Your goal.
When you return the data, keep every word exact and include none of the images.
___ Input data
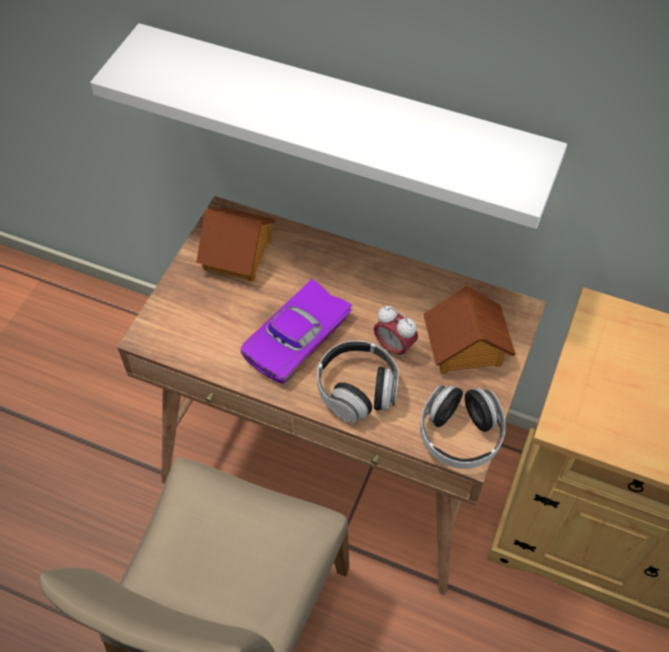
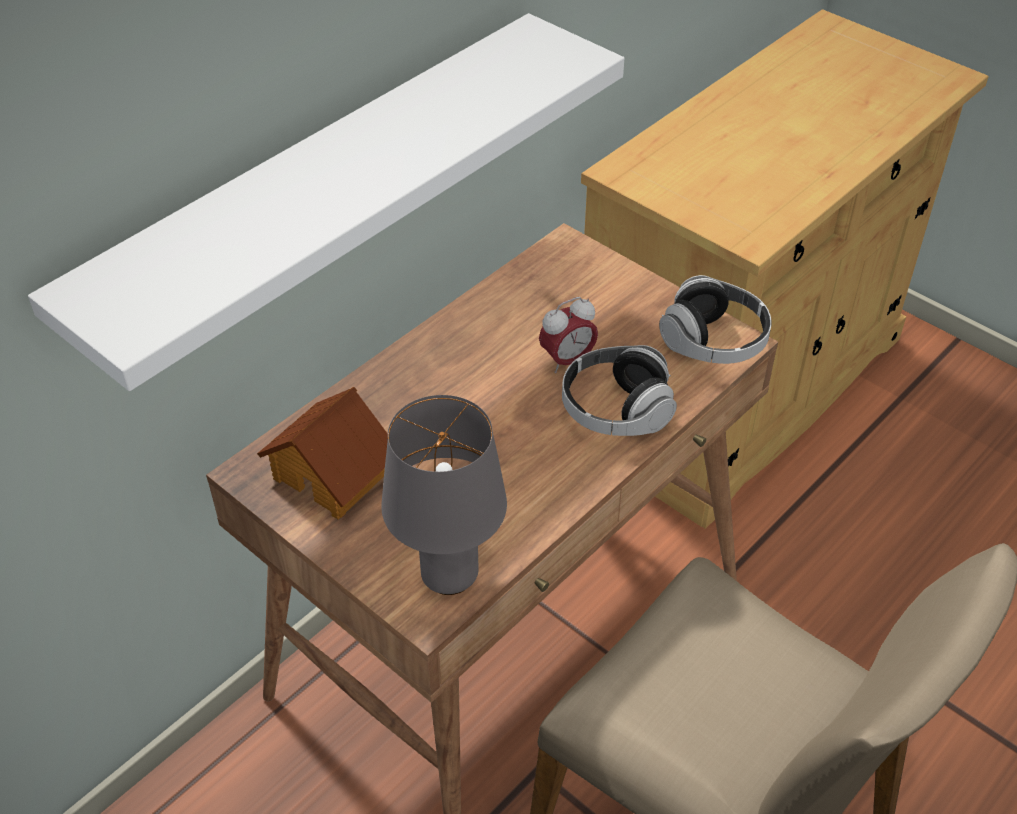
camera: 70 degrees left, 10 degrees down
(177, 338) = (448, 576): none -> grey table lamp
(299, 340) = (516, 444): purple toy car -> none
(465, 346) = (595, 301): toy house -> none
______
Exercise answer.
camera: 70 degrees left, 10 degrees down
(177, 338) = (448, 576): none -> grey table lamp
(299, 340) = (516, 444): purple toy car -> none
(465, 346) = (595, 301): toy house -> none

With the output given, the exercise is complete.